The Philippine peso experienced a significant surge on Thursday, reaching a seven-week high against the US dollar. This jump wasn't a quiet ripple, but a decisive climb to P58.69, a level unseen since December 18th, fueled by shifting expectations surrounding the nation’s monetary policy.
Trading volume also saw a substantial increase, reaching $1.436 billion – a notable rise from the previous day’s $1.209 billion. The peso opened slightly stronger at P58.95, but steadily gained momentum throughout the day, ultimately closing at its lowest point of the session, a clear indication of sustained buying pressure.
The catalyst for this strengthening? January’s inflation rate, which unexpectedly ticked up to 2% from December’s 1.8%. While still lower than the same period last year, this figure bolstered the belief that the Bangko Sentral ng Pilipinas (BSP) is nearing the end of its interest rate cutting cycle.
Traders are now anticipating a potential final rate cut at the February 19th meeting. The BSP itself has signaled this possibility, suggesting any further easing will be limited and heavily dependent on incoming economic data. This cautious approach reflects a delicate balance between supporting domestic demand and maintaining price stability.
The central bank acknowledged a weakening economic outlook, citing governance concerns and global trade uncertainties. However, they also expressed optimism about a gradual recovery in domestic demand, spurred by the lagged effects of previous rate cuts and increased government spending.

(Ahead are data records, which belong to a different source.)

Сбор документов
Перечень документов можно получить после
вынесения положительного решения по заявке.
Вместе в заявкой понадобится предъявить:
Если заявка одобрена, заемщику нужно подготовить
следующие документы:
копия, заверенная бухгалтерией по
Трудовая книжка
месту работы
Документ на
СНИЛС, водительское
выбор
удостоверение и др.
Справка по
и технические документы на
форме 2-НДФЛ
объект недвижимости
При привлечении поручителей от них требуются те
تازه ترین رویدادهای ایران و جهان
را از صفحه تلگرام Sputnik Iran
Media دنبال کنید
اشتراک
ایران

Governor Eli Remolona Jr. has indicated a cut remains on the table if needed to bolster domestic activity. This stance comes as the Philippines grapples with slower economic growth, hitting a five-year low of 4.4% last year, partially due to the impact of a recent corruption scandal.

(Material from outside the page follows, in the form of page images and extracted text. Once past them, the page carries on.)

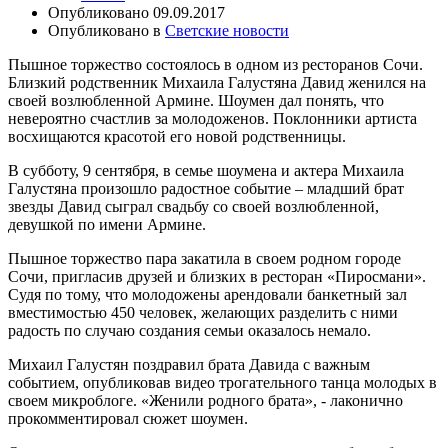
Опубликовано
09.09.2017
Опубликовано в
Светские новости
Пышное торжество состоялось в одном из ресторанов Сочи.
Близкий родственник Михаила Галустяна Давид женился на
своей возлюбленной Армине. Шоумен дал понять, что
невероятно счастлив за молодоженов. Поклонники артиста
восхищаются красотой его новой родственницы.
В субботу, 9 сентября, в семье шоумена и актера Михаила
Галустяна произошло радостное событие – младший брат
звезды Давид сыграл свадьбу со своей возлюбленной,
девушкой по имени Армине.
Пышное торжество пара закатила в своем родном городе
Сочи, пригласив друзей и близких в ресторан «Пиросмани».
Судя по тому, что молодожены арендовали банкетный зал
вместимостью 450 человек, желающих разделить с ними
радость по случаю создания семьи оказалось немало.
Михаил Галустян поздравил брата Давида с важным
событием, опубликовав видео трогательного танца молодых в
своем микроблоге. «Женили родного брата», - лаконично
прокомментировал сюжет шоумен.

Since August 2024, the Monetary Board has already reduced benchmark rates by 200 basis points, bringing the policy rate to 4.5%. The BSP is carefully navigating a path to stimulate growth without reigniting inflationary pressures.
Adding to the positive sentiment, S&P Global Ratings recently affirmed a positive outlook for the country, suggesting a potential credit rating upgrade. This assessment highlighted improving fiscal and external balances, even amidst ongoing concerns surrounding the government’s flood control initiatives.
Looking ahead, market analysts predict the peso will continue to trade within a narrow range, fluctuating between P58.50 and P58.90 against the dollar. This suggests a period of relative stability, but one still keenly influenced by evolving economic indicators and BSP policy decisions.
The peso’s performance is a complex interplay of inflation data, monetary policy signals, and broader economic sentiment. Its recent strength reflects a cautious optimism, as the Philippines seeks to navigate a challenging global landscape and reignite sustainable economic growth.